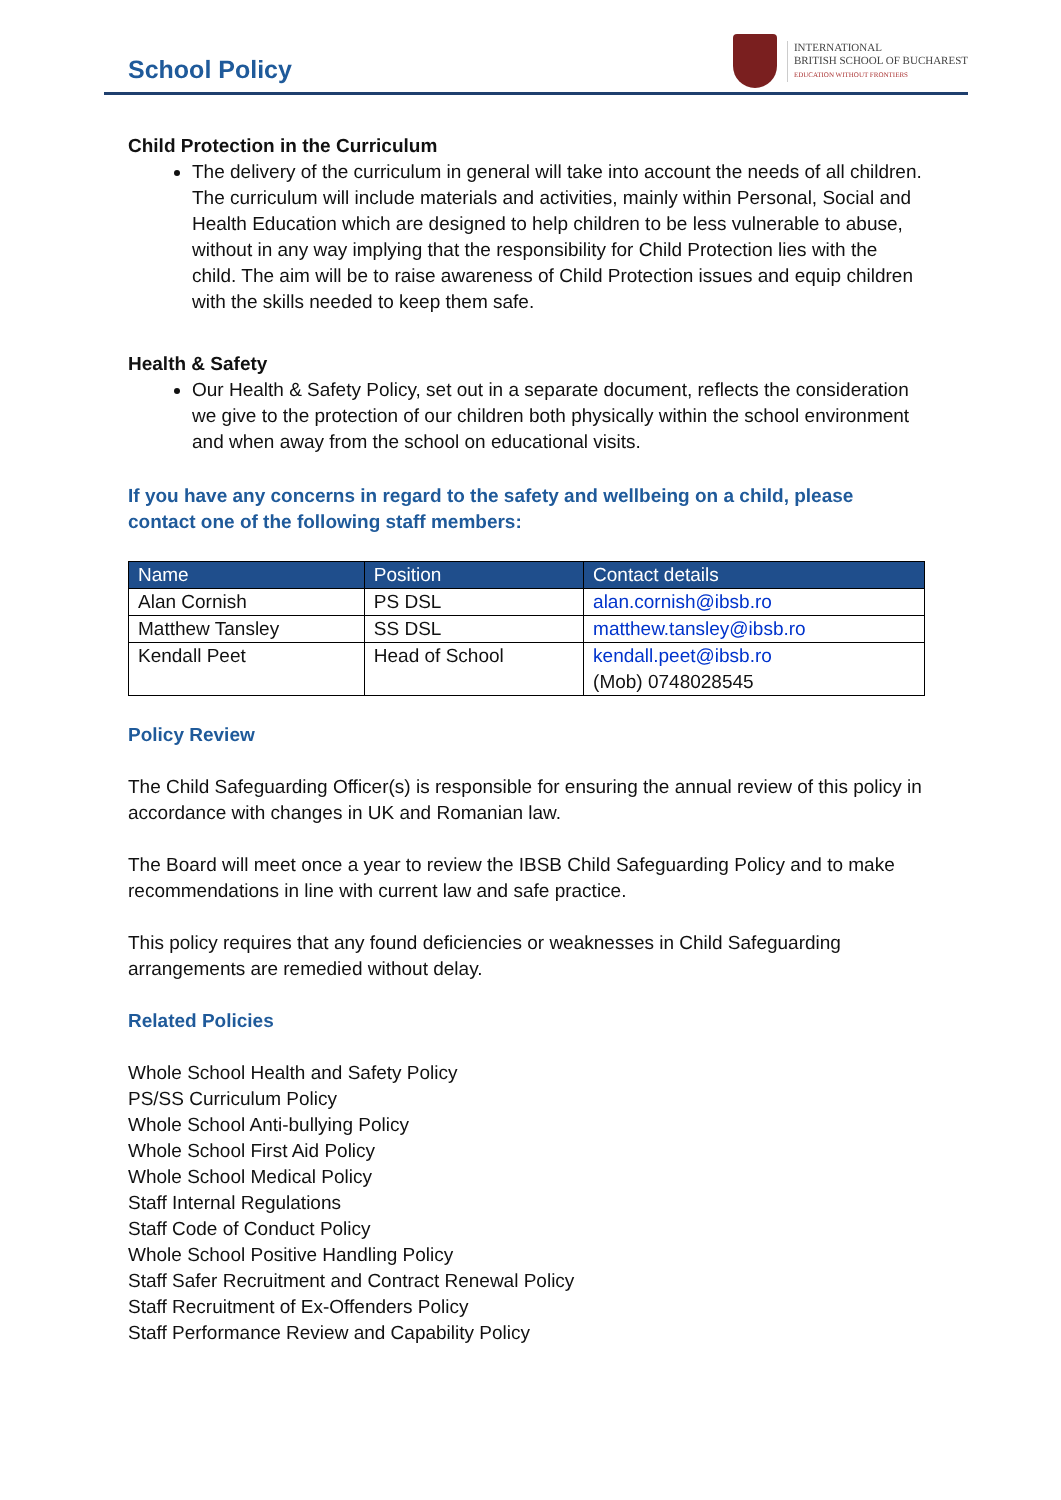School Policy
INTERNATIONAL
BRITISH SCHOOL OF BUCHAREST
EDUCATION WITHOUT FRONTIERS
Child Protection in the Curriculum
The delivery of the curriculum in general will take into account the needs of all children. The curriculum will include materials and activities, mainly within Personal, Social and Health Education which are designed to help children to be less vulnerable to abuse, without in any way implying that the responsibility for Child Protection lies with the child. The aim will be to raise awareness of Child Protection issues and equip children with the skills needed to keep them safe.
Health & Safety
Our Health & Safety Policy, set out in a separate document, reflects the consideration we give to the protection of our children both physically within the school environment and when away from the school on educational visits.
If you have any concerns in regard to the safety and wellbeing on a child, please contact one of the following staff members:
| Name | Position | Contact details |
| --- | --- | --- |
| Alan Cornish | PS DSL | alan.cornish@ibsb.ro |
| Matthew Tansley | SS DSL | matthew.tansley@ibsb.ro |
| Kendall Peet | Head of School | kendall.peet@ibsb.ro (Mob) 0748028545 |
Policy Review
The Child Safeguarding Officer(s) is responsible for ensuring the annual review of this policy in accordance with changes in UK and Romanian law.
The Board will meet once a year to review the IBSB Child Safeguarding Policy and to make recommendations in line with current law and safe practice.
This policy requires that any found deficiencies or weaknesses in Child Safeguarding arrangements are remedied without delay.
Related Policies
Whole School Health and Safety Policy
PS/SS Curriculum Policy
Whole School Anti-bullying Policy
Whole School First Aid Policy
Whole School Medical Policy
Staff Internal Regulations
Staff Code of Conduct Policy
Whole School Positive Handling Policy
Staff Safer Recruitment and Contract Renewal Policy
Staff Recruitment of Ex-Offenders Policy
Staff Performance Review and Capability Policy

____

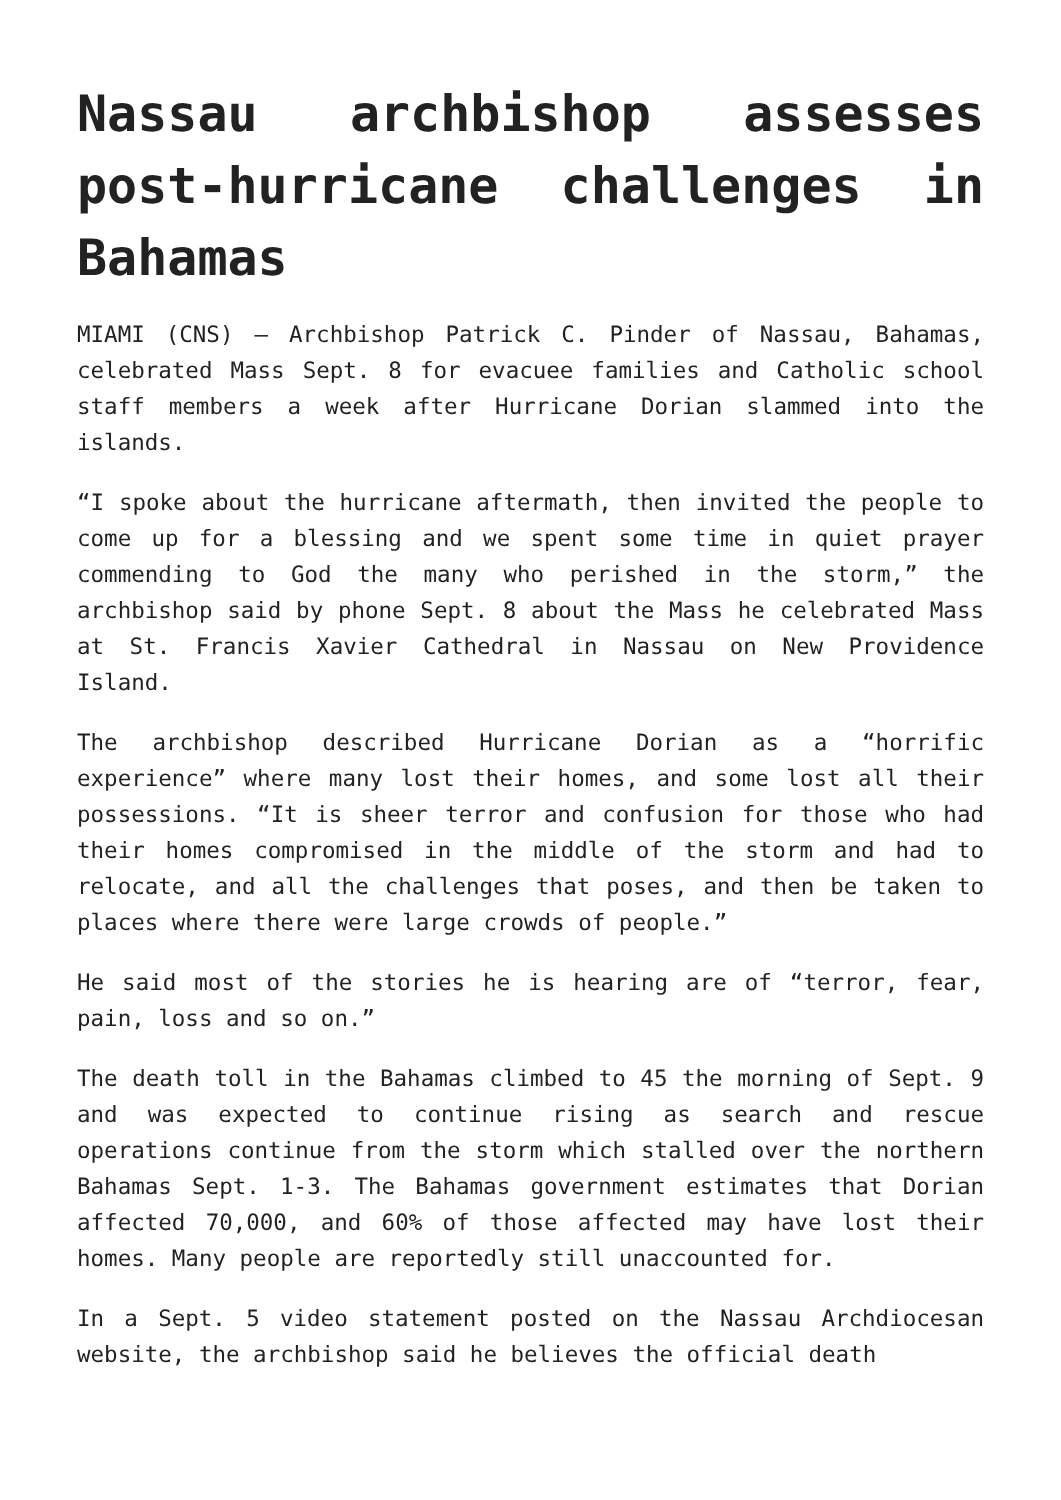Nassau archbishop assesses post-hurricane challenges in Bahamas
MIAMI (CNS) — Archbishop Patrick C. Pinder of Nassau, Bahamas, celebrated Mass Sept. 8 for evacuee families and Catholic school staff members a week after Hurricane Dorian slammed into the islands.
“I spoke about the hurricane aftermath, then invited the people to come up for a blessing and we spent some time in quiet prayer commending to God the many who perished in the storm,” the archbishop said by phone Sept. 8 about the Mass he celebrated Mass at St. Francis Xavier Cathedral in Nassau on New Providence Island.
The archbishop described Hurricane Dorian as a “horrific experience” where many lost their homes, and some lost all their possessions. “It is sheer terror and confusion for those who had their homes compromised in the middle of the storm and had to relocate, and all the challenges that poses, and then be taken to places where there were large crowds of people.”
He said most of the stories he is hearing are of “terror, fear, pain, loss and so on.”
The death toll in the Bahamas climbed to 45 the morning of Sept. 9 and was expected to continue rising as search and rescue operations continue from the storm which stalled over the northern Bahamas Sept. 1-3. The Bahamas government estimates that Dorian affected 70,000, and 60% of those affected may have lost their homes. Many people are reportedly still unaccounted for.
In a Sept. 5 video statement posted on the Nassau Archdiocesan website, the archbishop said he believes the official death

____

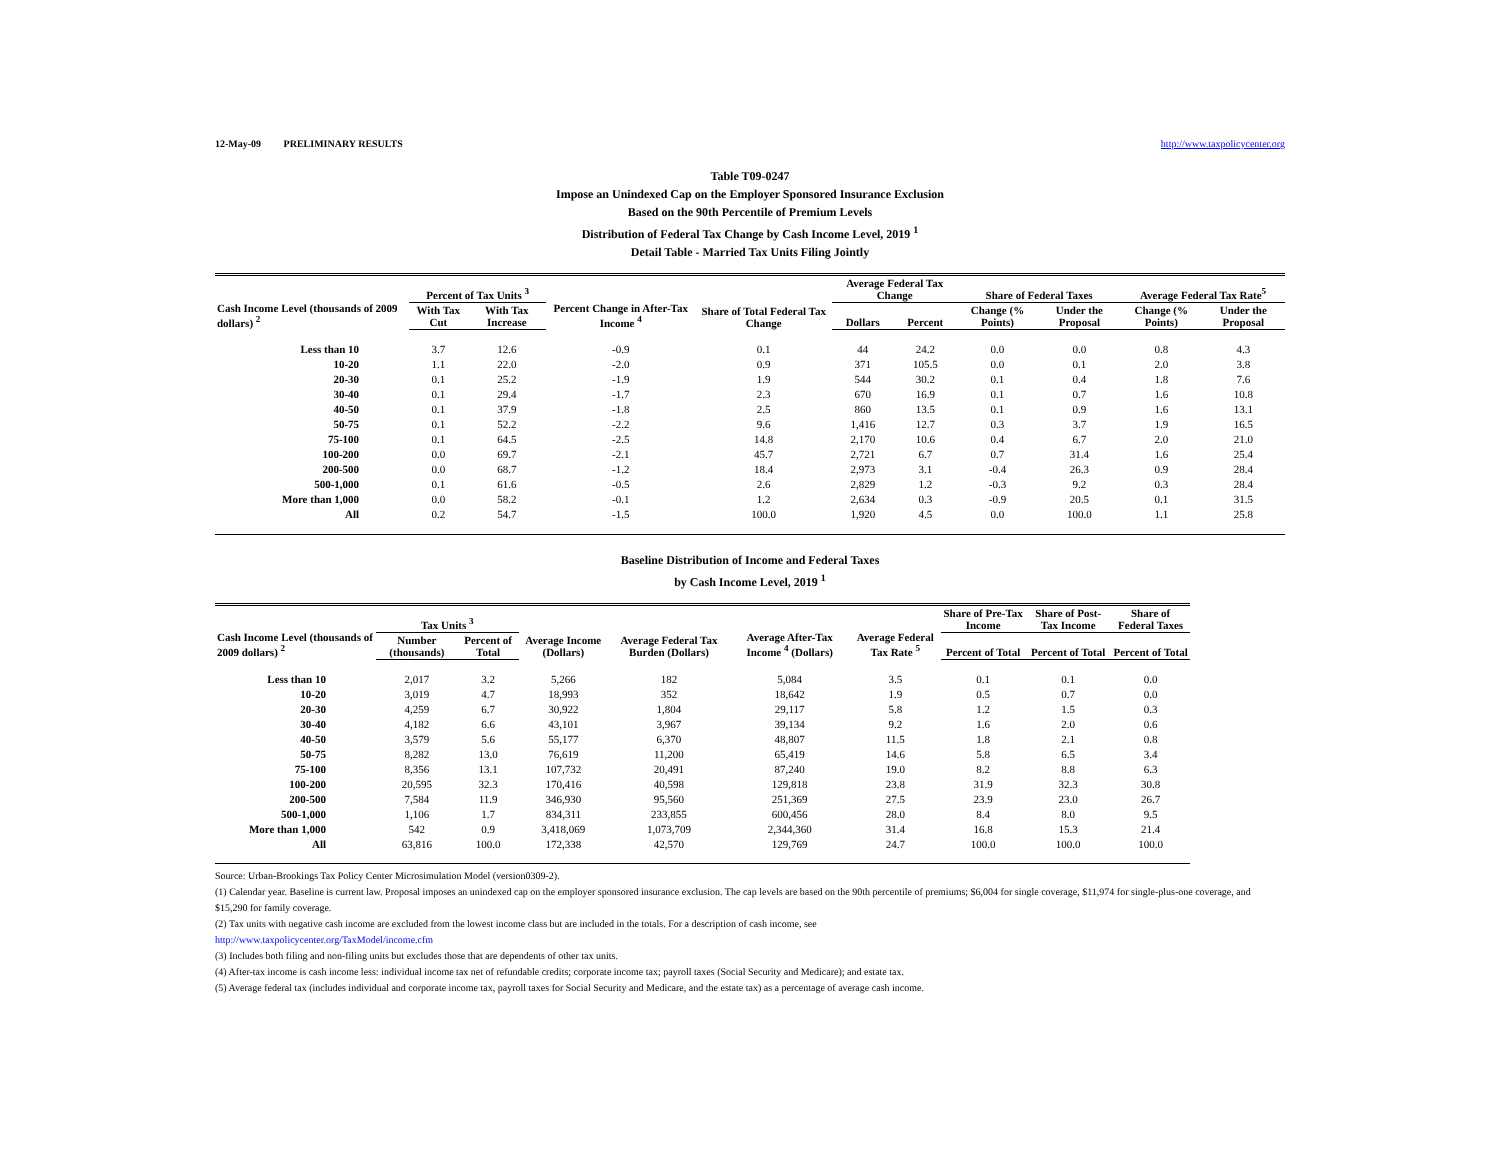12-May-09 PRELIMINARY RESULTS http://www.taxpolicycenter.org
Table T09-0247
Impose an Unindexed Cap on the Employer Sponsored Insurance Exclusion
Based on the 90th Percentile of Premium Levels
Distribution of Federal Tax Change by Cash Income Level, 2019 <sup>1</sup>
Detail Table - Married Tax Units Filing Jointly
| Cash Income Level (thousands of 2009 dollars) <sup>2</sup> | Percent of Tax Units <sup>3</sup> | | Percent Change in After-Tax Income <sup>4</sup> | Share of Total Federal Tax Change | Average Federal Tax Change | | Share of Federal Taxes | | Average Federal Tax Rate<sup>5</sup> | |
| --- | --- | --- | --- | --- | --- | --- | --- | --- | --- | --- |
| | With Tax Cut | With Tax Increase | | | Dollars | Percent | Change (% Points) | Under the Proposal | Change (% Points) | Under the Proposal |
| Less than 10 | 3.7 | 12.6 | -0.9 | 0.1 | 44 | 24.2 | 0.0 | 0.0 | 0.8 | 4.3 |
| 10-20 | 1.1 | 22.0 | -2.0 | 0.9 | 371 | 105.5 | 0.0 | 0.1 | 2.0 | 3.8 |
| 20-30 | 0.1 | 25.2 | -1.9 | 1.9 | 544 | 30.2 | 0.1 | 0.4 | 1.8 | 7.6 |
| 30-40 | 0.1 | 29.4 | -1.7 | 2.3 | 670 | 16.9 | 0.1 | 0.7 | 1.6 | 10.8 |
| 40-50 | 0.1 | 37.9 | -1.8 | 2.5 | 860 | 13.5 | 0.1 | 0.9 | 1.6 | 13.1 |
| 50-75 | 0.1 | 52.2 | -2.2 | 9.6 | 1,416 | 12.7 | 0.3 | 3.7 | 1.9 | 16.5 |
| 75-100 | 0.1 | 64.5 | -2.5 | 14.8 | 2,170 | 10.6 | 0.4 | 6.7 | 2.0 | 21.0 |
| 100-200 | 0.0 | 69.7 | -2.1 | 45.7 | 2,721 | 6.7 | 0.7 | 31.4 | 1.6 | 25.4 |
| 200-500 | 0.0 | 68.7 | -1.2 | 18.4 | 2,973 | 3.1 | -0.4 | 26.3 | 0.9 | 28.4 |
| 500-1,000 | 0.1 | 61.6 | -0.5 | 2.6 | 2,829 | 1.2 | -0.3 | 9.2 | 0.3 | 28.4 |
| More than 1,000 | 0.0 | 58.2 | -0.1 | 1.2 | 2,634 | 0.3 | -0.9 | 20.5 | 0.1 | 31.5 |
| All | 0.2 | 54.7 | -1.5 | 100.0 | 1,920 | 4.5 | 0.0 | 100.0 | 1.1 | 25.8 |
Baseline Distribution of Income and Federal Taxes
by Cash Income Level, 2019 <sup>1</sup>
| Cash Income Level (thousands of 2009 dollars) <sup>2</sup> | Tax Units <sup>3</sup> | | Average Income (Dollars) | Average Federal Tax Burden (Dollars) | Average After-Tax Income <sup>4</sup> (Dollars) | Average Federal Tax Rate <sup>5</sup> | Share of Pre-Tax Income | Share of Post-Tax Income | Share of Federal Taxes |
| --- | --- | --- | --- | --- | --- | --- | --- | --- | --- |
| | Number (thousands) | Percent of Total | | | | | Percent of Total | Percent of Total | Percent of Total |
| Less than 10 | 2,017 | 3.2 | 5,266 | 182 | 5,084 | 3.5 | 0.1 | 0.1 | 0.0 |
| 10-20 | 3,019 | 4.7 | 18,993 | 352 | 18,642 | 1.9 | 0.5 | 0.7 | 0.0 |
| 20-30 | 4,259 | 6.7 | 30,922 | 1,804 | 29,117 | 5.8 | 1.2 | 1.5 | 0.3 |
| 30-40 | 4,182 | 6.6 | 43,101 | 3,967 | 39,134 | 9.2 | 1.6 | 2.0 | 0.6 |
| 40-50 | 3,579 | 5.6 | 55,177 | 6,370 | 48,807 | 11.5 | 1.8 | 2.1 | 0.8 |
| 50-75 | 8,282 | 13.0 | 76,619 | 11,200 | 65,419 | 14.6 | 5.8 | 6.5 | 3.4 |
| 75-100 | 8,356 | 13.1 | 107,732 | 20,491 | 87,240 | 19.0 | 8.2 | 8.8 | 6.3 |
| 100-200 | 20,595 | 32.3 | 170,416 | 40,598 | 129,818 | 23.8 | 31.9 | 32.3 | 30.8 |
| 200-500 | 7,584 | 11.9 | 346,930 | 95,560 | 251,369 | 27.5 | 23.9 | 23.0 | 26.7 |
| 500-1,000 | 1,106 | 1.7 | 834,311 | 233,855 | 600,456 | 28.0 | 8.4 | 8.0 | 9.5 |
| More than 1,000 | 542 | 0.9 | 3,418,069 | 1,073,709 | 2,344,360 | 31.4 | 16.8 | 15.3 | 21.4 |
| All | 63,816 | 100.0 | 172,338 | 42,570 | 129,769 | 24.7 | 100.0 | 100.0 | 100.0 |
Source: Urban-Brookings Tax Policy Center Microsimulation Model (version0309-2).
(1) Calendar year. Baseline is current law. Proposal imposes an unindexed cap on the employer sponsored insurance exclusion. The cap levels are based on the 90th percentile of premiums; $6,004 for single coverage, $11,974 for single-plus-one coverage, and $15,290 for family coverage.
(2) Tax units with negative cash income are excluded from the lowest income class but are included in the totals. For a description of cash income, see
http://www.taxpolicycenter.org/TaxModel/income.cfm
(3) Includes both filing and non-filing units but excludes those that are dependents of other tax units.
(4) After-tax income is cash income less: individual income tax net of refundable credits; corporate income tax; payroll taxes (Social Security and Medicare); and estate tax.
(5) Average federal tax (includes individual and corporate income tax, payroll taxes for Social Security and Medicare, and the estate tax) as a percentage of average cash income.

____

**Assigned task**: Your answer should consist only of the number of lines in the entries above that include "Safeguarding".

**Answer box**: 3